Compared to vaccines, mAbs have the potential to be given as a single shot and have higher efficacy. In highly seasonal settings, where most of the malaria occurs over four to five months, a single mAb shot could be administered just before the malaria season and provide protection for the whole season.

In addition, mAbs are administered directly into the body versus “asking” the body to develop an antibody, as with a vaccine. That removes several variables related to how a particular person might respond to a vaccine, which can vary from person to person.

In collaboration with Ehime University, Eisai Co, Ltd., and GlaxoSmithKline, PATH is currently working on the preclinical development of an anti-infection mAb targeting the circumsporozoite protein on the P. falciparum parasite.
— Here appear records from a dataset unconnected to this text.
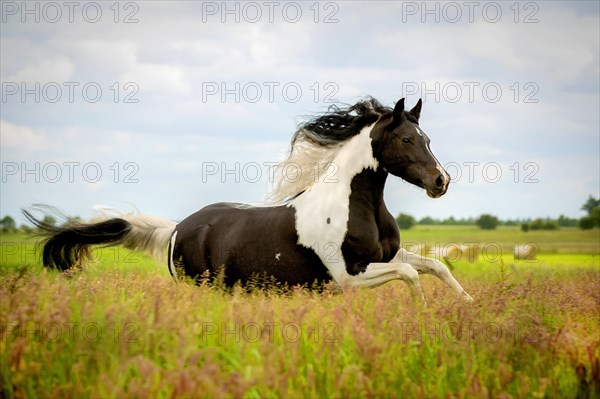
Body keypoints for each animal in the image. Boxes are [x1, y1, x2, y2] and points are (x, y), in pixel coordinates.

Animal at [24, 97, 474, 302]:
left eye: (427, 138)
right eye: (406, 139)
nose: (441, 181)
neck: (356, 207)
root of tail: (177, 229)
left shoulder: (388, 256)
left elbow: (434, 266)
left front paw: (467, 303)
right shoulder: (347, 276)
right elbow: (412, 275)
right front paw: (421, 309)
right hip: (201, 288)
This work is funded in part by the Global Health Innovative Technology Fund in Japan.

In addition, we partnered with Radboud University Medical Center in Nijmegen, the Netherlands, on a first-in-human clinical trial of a transmission-blocking mAb, TB31F. The study found that it was safe, well tolerated, and prevented transmission of the parasite to mosquitoes for three months using an ex vivo assay.

A critical next step is to determine whether TB31F blocks parasite transmission under natural transmission conditions (i.e., to mosquitoes feeding on the skin of infected volunteers). PATH is collaborating with partners on this ongoing study. If successful, these data are expected to significantly accelerate and de-risk the development of transmission-blocking vaccines and mAbs.

Looking to the future

There’s a lot of exciting research happening around the globe on novel malaria vaccine candidates and mAbs to prevent malaria infection and/or transmission. PATH is grateful to be involved in several of these efforts, and we’re eager to see where our ongoing research takes us.

While scientists continue to search for the “next best thing” to stop malaria, it’s critical that the currently available interventions continue to be made accessible and affordable to those who need them most. As lessons from malaria elimination efforts in specific countries and regions have shown, it will take more than just one type of intervention to truly put an end to malaria.